▸ **TO-DO ITEM**: The lines to extract run from the first line of the entries through the line that contains "utensil holder: none"; reproduce exactly those lines and no others.

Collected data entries
· · · · ·
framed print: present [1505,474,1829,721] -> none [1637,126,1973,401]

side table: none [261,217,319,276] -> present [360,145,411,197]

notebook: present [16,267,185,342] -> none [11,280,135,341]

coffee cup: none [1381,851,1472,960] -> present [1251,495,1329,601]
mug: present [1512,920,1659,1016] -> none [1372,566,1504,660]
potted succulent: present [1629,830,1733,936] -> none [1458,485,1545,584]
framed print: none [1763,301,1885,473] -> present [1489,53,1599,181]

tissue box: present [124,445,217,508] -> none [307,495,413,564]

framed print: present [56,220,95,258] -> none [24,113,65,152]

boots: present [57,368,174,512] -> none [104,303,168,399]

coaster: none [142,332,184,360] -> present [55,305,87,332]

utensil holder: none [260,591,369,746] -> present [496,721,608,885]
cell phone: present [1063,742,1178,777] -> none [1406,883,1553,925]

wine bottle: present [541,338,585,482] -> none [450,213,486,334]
· · · · ·
▸ **YOUR RESPONSE**:
framed print: present [1505,474,1829,721] -> none [1637,126,1973,401]

side table: none [261,217,319,276] -> present [360,145,411,197]

notebook: present [16,267,185,342] -> none [11,280,135,341]

coffee cup: none [1381,851,1472,960] -> present [1251,495,1329,601]
mug: present [1512,920,1659,1016] -> none [1372,566,1504,660]
potted succulent: present [1629,830,1733,936] -> none [1458,485,1545,584]
framed print: none [1763,301,1885,473] -> present [1489,53,1599,181]

tissue box: present [124,445,217,508] -> none [307,495,413,564]

framed print: present [56,220,95,258] -> none [24,113,65,152]

boots: present [57,368,174,512] -> none [104,303,168,399]

coaster: none [142,332,184,360] -> present [55,305,87,332]

utensil holder: none [260,591,369,746] -> present [496,721,608,885]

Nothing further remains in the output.